Nella fase centrale del secondo tempo, nel momento di maggior pressione della Casertana, l’undici di Fontana è rimasto in dieci per l’espulsione di Lorenzini reo di un fallo da ultimo uomo sull’arrembante Starita. È stata questa la goccia che ha fatto traboccare il vaso, portando maggiori pressioni: la successiva punizione di Toskic è andata ad infrangersi contro l’incrocio dei pali, certificando il susseguente dominio dei padroni di casa.

Al settantottesimo dall’asse De Sena-Starita è partita l’azione che ha chiuso definitivamente i giochi. Il primo ha strappato un pallone tenacemente dai piedi del diretto avversario smarcandosi dalle grinfie di Pinna; il secondo ha eluso De Marco avventandosi sulla sfera vagante e superando il portiere della Casertana con un rasoterra all’angolino. Tardiva la reazione avversaria che ha limitatamente accorciato le distanze con il bellissimo gol di Antonio Floro Flores in pieno recupero che ha reso meno amara una sconfitta destabilizzante per un club partito con velleità importanti.

BISCEGLIE-CASERTANA 2-1

Bisceglie (3-4-1-2): 1 Crispino, 13 Maestrelli, 5 Markic, 6 Maccarrone (dal 62° 2 Calandra), 8 Toskic, 7 Onescu, 10 Starita, 15 Longo, 11 Jakimovski, 9 De Sena (dall’85° 19 Risolo), 21 Scalzone (dal 56° 23 Giacomarro). Allenatore Ciro Ginestra. A disposizione: 12 Addario, 17 Antonicelli, 16 Beghdadi, 4 Bottalico, 14 Camporeale, 18 Messina, 3 Raucci, 20 Sisto.

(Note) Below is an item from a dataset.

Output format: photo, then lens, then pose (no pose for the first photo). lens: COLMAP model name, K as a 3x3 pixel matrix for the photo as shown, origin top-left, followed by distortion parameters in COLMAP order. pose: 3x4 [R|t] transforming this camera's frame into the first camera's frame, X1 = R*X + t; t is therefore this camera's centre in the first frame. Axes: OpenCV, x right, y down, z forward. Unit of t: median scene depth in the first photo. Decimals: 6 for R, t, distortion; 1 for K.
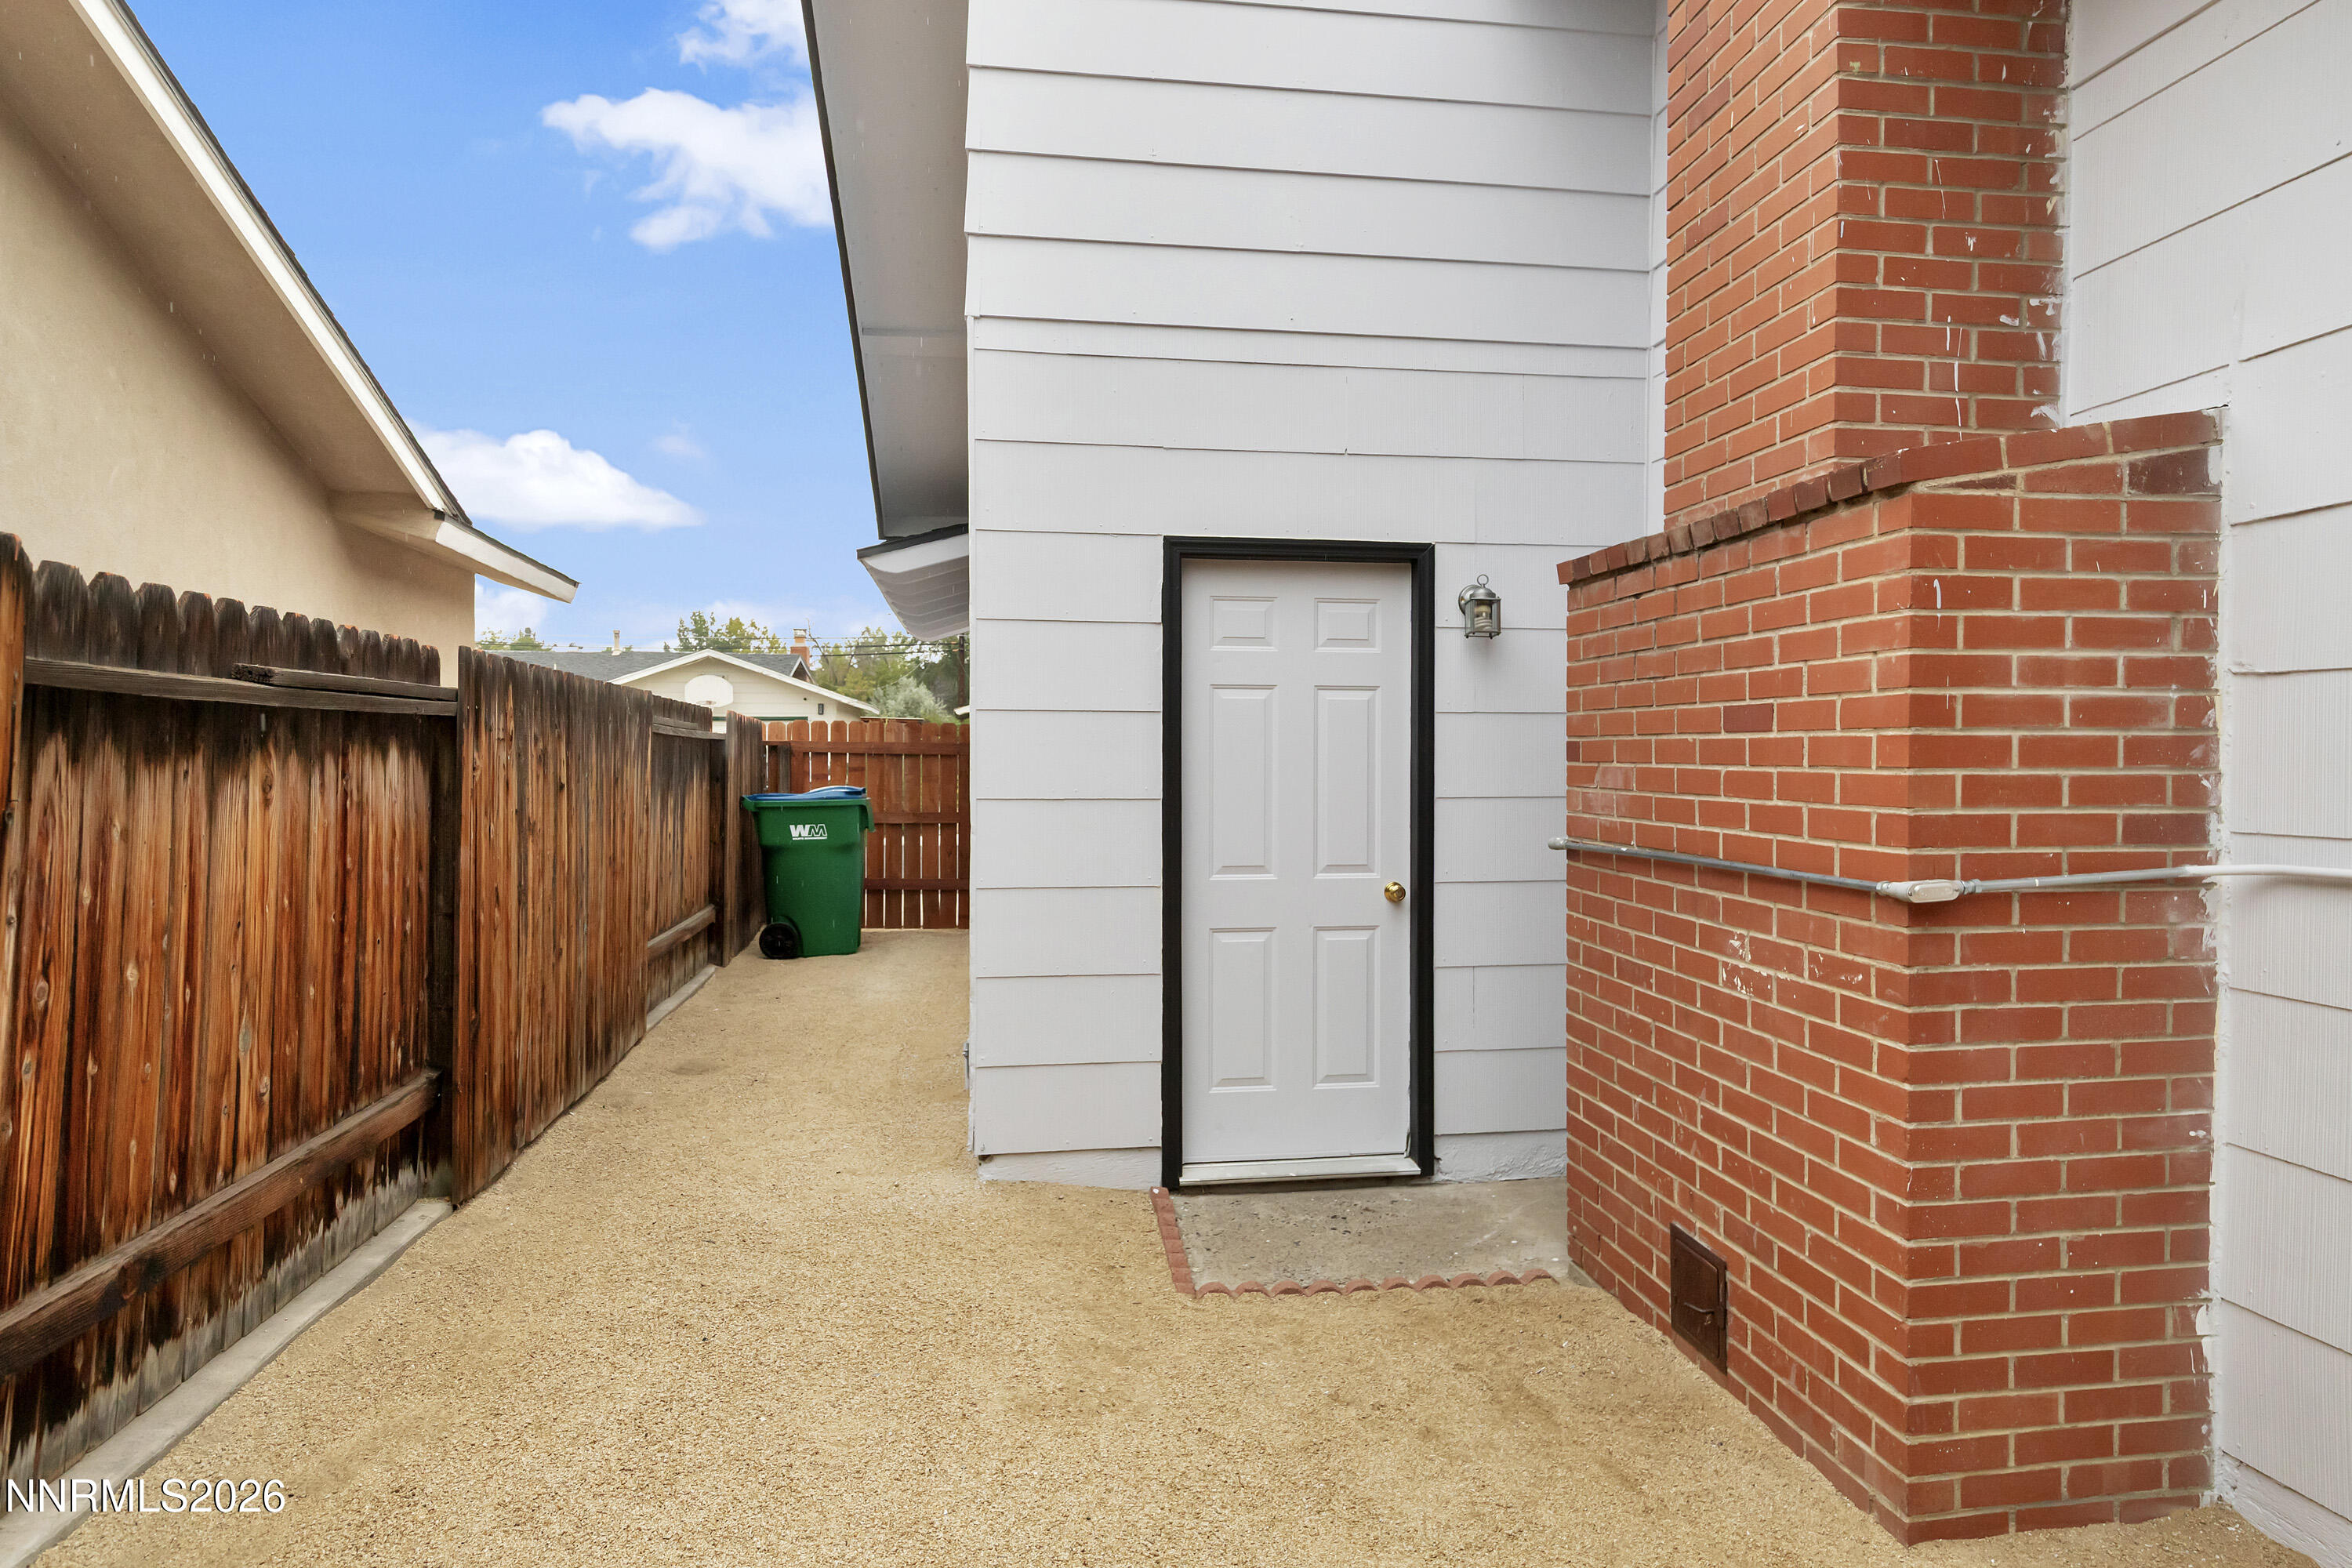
lens RADIAL K [[1379.3, 0, 1181.7], [0, 1379.3, 765.1], [0, 0, 1]] dist [0.005435, 0.000148]
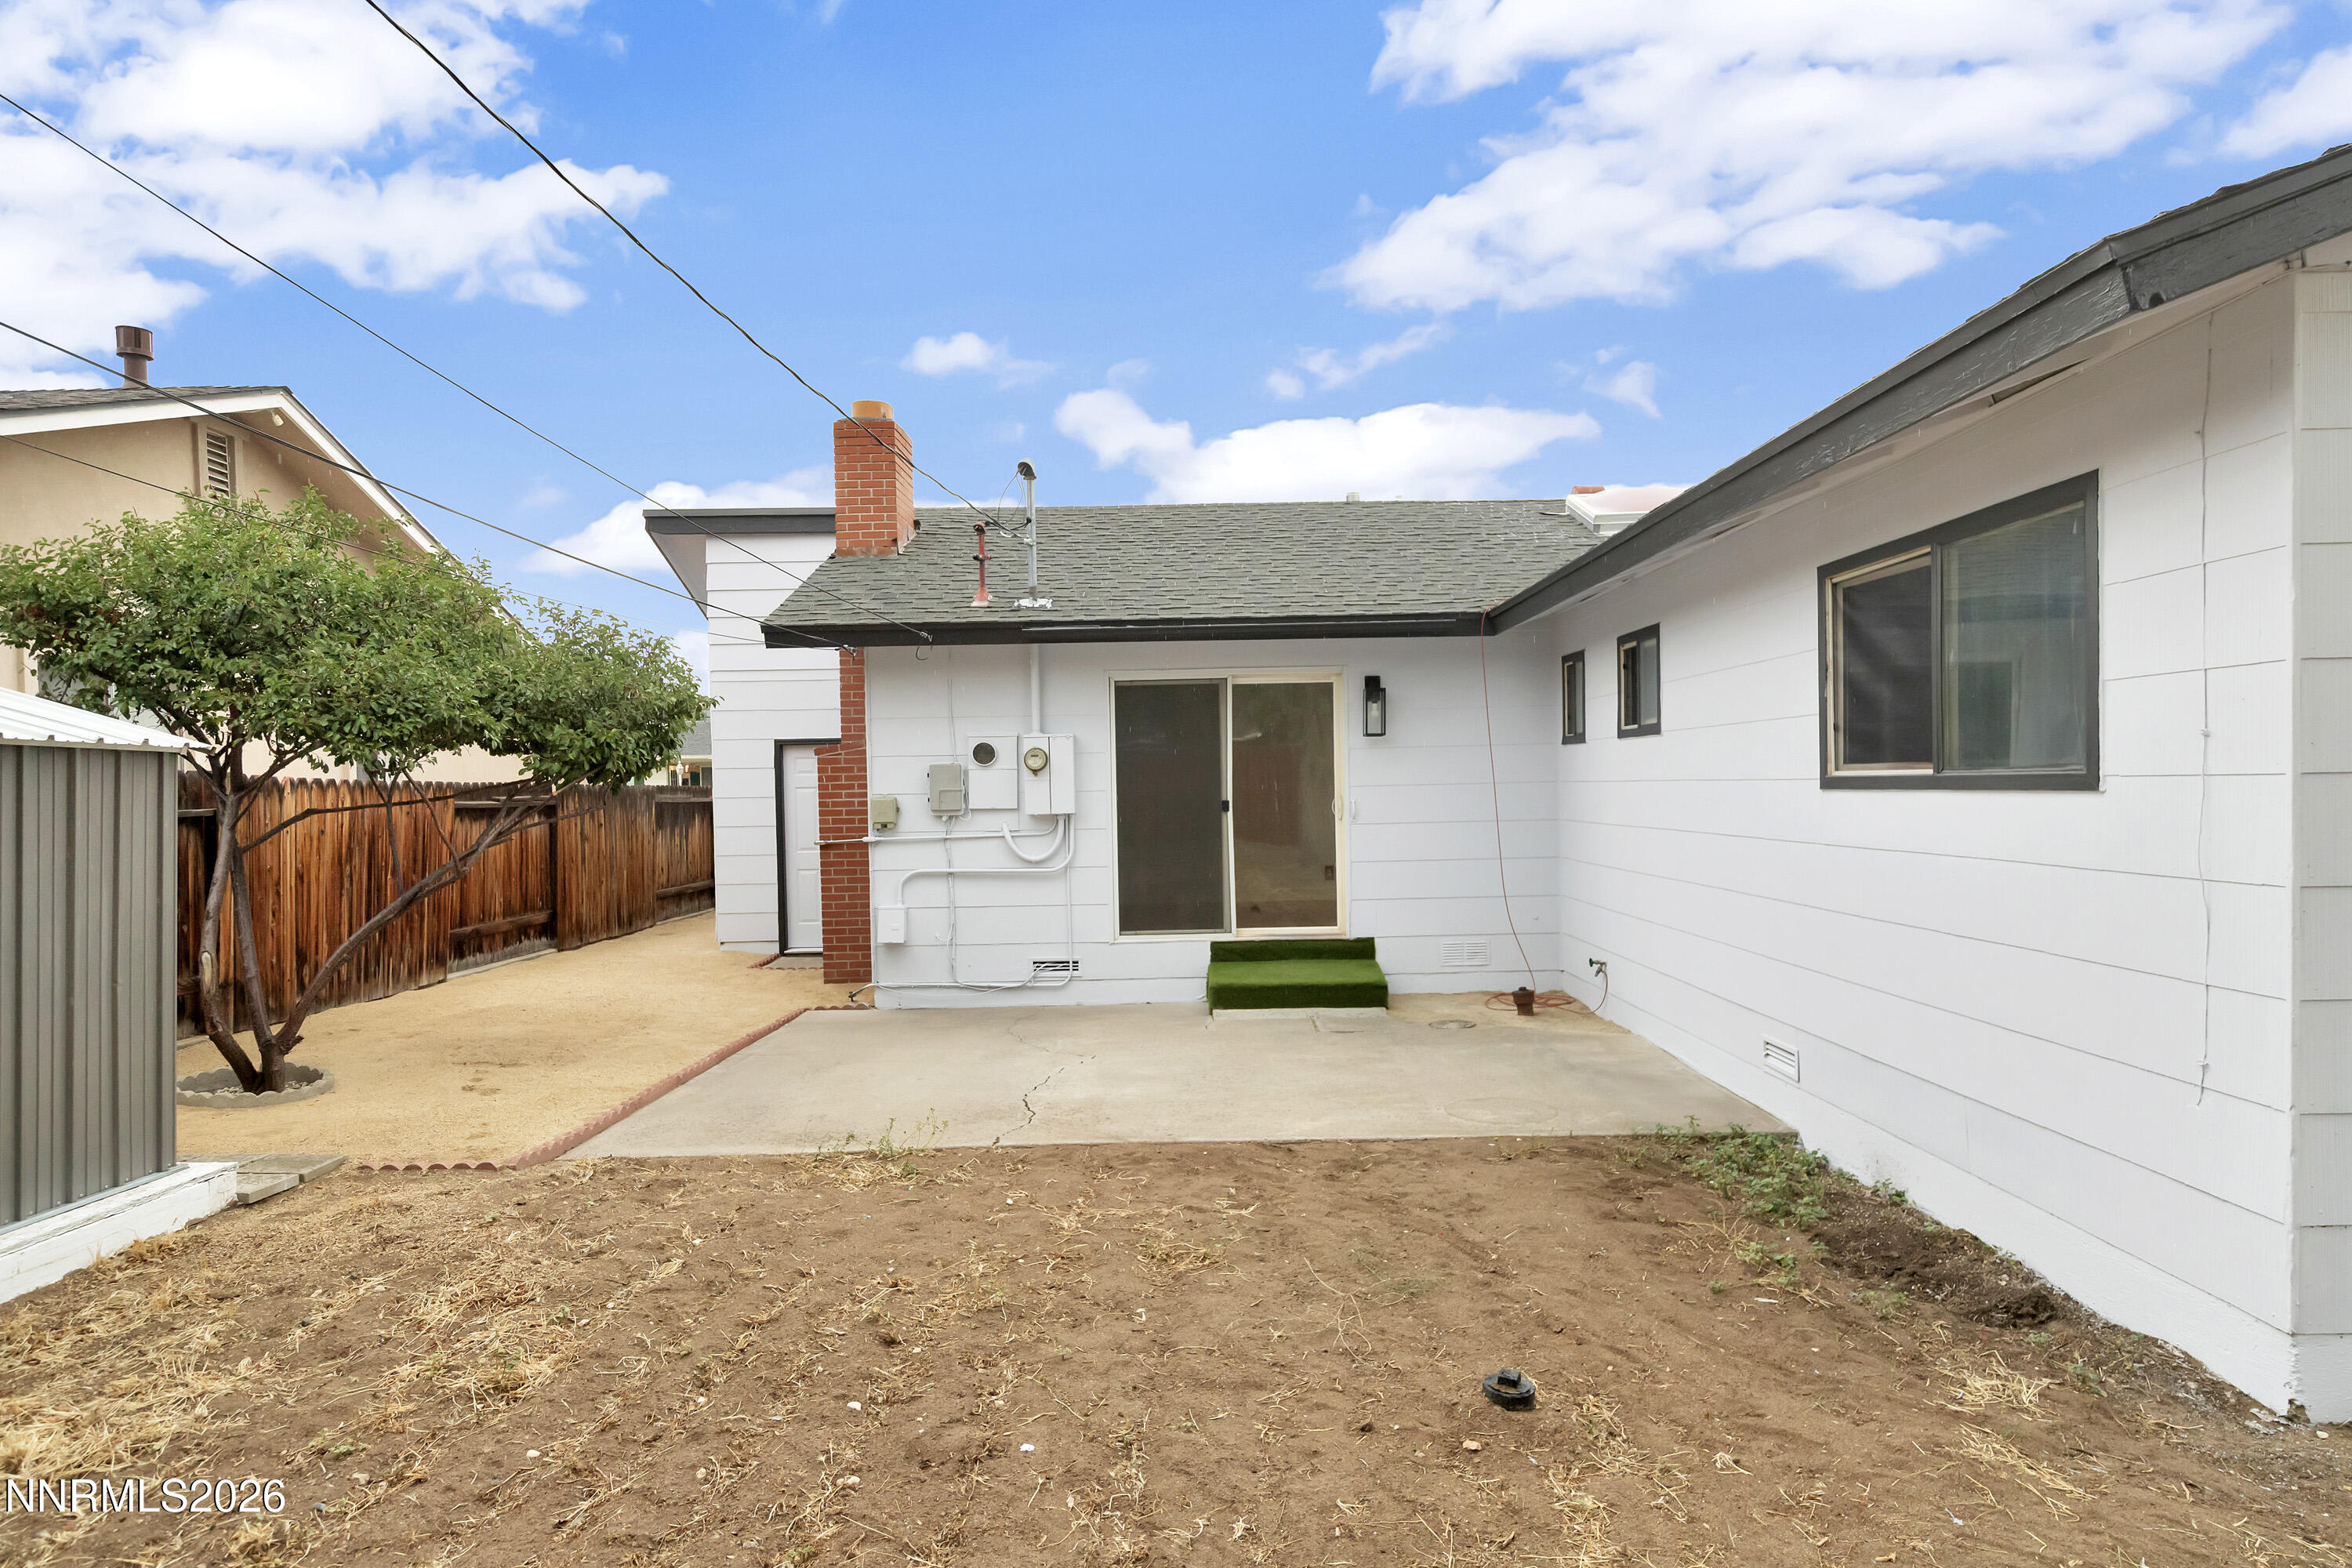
lens RADIAL K [[1379.3, 0, 1192.0], [0, 1379.3, 799.9], [0, 0, 1]] dist [0.005435, 0.000148]
pose [[0.988291, -0.018274, -0.151482, 1.767077], [0.018982, 0.999815, 0.003230, -0.032174], [0.151394, -0.006067, 0.988455, -2.434593]]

Casertana (3-5-2): 1 Russo, 2 Rainone, 5 Vacca (dal 72° 11 Romano), 7 De Marco, 8 D’Angelo, 10 Castaldo, 13 Lorenzini, 17 Pinna, 18 Padovan (dal 61° Floro Flores), 20 Ferrara (dal 56° 3 Zito), 23 Mancino (dal 61° Alfageme). Allenatore Gaetano Fontana. A disposizione: 12 Zivkovic, 4 Ciriello, 14 Cigliano, 15 Santoro, 22 Adamonis.
Arbitro: Mario Vigile di Cosenza.
Assistenti: Giuseppe Perrotti e Antonio Severino di Campobasso.

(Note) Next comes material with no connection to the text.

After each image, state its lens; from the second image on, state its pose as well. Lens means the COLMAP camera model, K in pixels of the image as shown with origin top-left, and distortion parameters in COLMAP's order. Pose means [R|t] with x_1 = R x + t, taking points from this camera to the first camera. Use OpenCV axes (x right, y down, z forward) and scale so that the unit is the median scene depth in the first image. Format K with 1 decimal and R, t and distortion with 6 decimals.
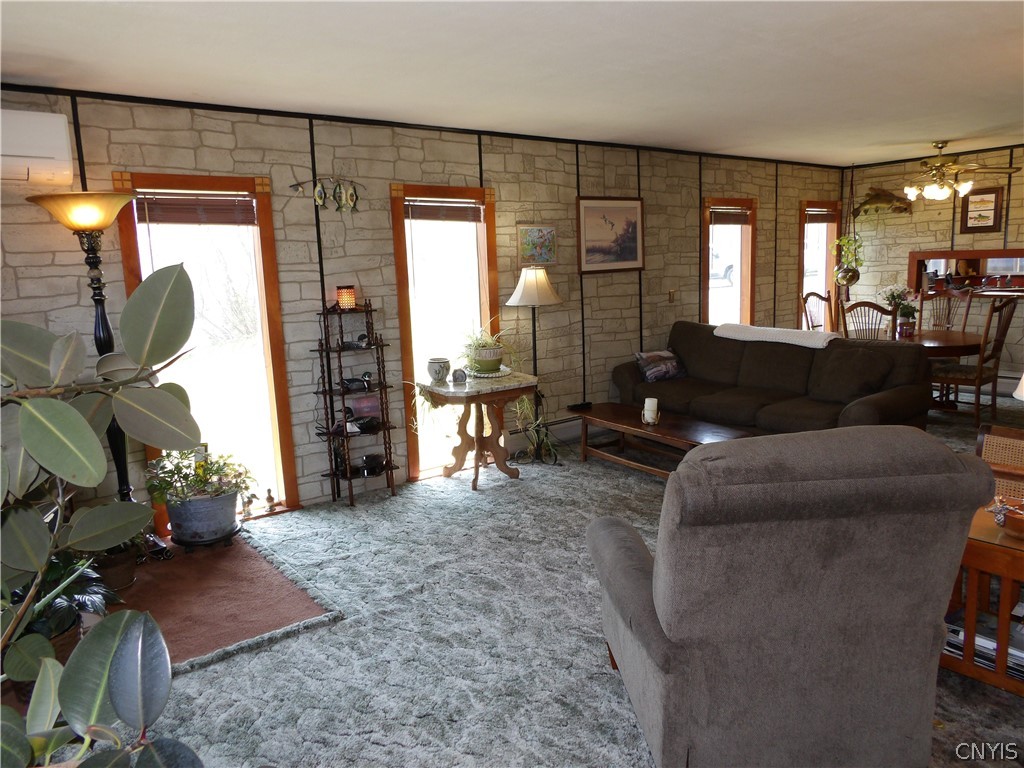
lens RADIAL K [[739.0, 0, 502.3], [0, 739.0, 385.2], [0, 0, 1]] dist [0.004426, 0.001538]
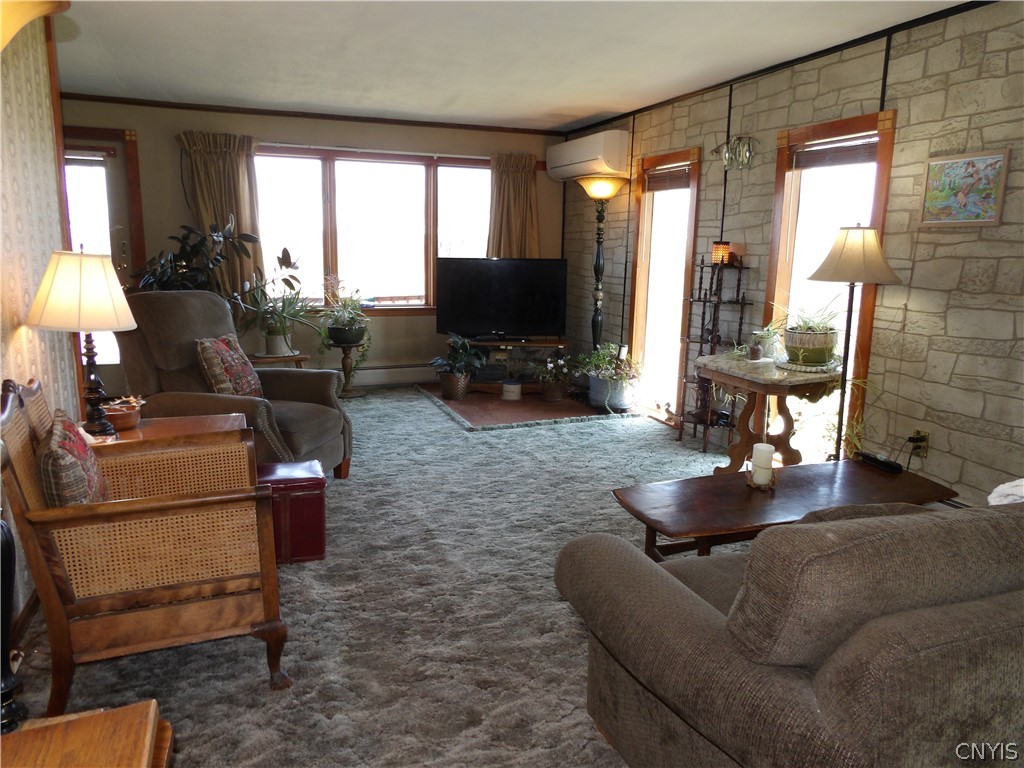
lens RADIAL K [[739.0, 0, 512.1], [0, 739.0, 380.0], [0, 0, 1]] dist [0.004426, 0.001538]
pose [[-0.310849, 0.196734, -0.929876, 0.692823], [-0.166468, 0.951952, 0.257053, -0.130180], [0.935768, 0.234699, -0.263163, 0.809400]]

Reti: 8° autorete Rainone, 78° Starita, 94° Floro Flores.
Note: spettatori paganti 397, di cui 91 ospiti, incasso non comunicato. Ammoniti: Markic, Giacomarro, De Marco. Espulso Lorenzini per fallo da ultimo uomo al 69°. Calci d’angolo: 0-5. Castaldo ha fallito un calcio di rigore al 29°.